▶ **TEXT PROVIDED**
◇ ◇ ◇ ◇
It is the settled law of this jurisdiction that a municipality, like any property owner, is bound to use its property in a reasonable manner, and is liable if its use results in a private nuisance. O’Brien v. Derry, 73 N. H. 198, 204; Proulx v. Keene, 102 N. H. 427, 430-431; Webb v. Rye, 108 N. H. 147, 150. The defendant contends however that no taking of the plaintiff’s property can properly be alleged, since she admits that the flight path of aircraft does not cross it, and damage alone without an actual taking requires no compensation. United States v. Willow River Co., 324 U. S. 499, 510. The defendant further argues that its use of the airport is “proper,” and that subjection of airports to liability for claims such as this would unduly impede the progress of air transportation in the state.
The plaintiff asserts that the allegations of its writ include all of the classic elements of nuisance (Restatement, Torts, s. 822; see McKinney v. Riley, 105 N. H. 249, 251) and also that the defendant’s conduct of the airport gives rise to a cause of action for “inverse condemnation,” even though no overflights occur. Thornburg v. Port of Portland, 233 Ore. 178; Martin v. Port of Seattle, 64 Wash. (2d) 309. See Charlotte v. Spratt, 263 N. C. 656; Jacksonville v. Schumann, (Fla. App.) 167 So. 2d 95; State v. Columbus, 3 Ohio St. 2d 154.
◇ ◇ ◇ ◇
▶ **TASKS**
1. Reproduce the airport nuisance passage word for word, starting with "It is the settled" and going on through "in the state.".
2. List every case the airport nuisance passage cites from the New Hampshire reports (marked "N. H.").
3. In the airport nuisance passage, what does the plaintiff admit about the flight path of aircraft?

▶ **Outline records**
◇ ◇ ◇ ◇
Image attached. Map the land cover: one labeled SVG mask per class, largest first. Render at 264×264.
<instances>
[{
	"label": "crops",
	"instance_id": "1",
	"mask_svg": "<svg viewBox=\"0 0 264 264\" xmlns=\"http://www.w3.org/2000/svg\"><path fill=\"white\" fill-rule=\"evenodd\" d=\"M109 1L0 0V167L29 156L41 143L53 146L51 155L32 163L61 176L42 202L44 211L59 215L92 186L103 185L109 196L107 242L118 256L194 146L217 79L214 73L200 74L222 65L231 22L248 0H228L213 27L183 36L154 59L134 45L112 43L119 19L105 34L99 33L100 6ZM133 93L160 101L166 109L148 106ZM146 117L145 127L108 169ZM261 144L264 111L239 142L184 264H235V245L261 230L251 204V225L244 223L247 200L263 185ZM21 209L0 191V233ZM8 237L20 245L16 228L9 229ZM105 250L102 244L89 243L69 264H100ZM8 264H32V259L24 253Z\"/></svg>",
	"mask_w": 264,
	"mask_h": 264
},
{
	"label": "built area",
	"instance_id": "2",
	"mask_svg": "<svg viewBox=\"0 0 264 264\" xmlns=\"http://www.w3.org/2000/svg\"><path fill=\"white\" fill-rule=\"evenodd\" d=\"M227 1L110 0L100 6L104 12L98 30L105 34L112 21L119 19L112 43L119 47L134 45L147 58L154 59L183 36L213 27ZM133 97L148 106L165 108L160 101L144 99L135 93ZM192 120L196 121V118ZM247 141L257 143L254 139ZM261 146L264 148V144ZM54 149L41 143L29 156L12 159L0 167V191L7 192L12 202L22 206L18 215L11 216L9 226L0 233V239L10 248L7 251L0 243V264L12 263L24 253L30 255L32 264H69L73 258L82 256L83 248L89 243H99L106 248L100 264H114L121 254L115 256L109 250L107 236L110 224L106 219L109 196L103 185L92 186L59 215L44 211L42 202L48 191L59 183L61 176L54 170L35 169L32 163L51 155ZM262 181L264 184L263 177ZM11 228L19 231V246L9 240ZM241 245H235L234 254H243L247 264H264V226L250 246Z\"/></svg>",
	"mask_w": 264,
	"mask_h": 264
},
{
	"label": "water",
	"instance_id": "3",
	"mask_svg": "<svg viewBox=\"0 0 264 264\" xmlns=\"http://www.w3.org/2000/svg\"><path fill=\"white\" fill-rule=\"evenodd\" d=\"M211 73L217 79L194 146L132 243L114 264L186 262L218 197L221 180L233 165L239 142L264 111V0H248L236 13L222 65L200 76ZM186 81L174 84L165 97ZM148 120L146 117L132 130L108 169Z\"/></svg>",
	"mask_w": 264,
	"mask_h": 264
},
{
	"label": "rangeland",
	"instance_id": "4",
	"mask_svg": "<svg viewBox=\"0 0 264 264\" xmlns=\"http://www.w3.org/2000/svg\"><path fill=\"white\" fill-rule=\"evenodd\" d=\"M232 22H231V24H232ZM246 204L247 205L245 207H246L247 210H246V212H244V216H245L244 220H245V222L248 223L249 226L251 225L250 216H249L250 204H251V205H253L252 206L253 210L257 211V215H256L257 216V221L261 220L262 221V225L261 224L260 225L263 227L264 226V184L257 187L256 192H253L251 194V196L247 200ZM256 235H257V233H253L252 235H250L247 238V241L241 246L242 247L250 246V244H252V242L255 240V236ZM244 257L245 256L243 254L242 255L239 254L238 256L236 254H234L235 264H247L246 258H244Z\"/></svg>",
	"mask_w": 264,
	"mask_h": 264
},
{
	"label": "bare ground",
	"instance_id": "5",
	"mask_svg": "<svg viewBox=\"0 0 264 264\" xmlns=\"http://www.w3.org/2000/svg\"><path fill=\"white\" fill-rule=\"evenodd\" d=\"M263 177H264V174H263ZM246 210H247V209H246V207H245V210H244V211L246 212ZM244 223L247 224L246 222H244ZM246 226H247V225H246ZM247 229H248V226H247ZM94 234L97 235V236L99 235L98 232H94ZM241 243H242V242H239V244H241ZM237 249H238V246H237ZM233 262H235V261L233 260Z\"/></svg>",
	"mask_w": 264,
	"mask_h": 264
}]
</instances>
◇ ◇ ◇ ◇
▶ **SOLUTIONS PER TASK**
1.
It is the settled law of this jurisdiction that a municipality, like any property owner, is bound to use its property in a reasonable manner, and is liable if its use results in a private nuisance. O’Brien v. Derry, 73 N. H. 198, 204; Proulx v. Keene, 102 N. H. 427, 430-431; Webb v. Rye, 108 N. H. 147, 150. The defendant contends however that no taking of the plaintiff’s property can properly be alleged, since she admits that the flight path of aircraft does not cross it, and damage alone without an actual taking requires no compensation. United States v. Willow River Co., 324 U. S. 499, 510. The defendant further argues that its use of the airport is “proper,” and that subjection of airports to liability for claims such as this would unduly impede the progress of air transportation in the state.

2.
O’Brien v. Derry
Proulx v. Keene
Webb v. Rye
McKinney v. Riley

3. She admits that the flight path of aircraft does not cross her property.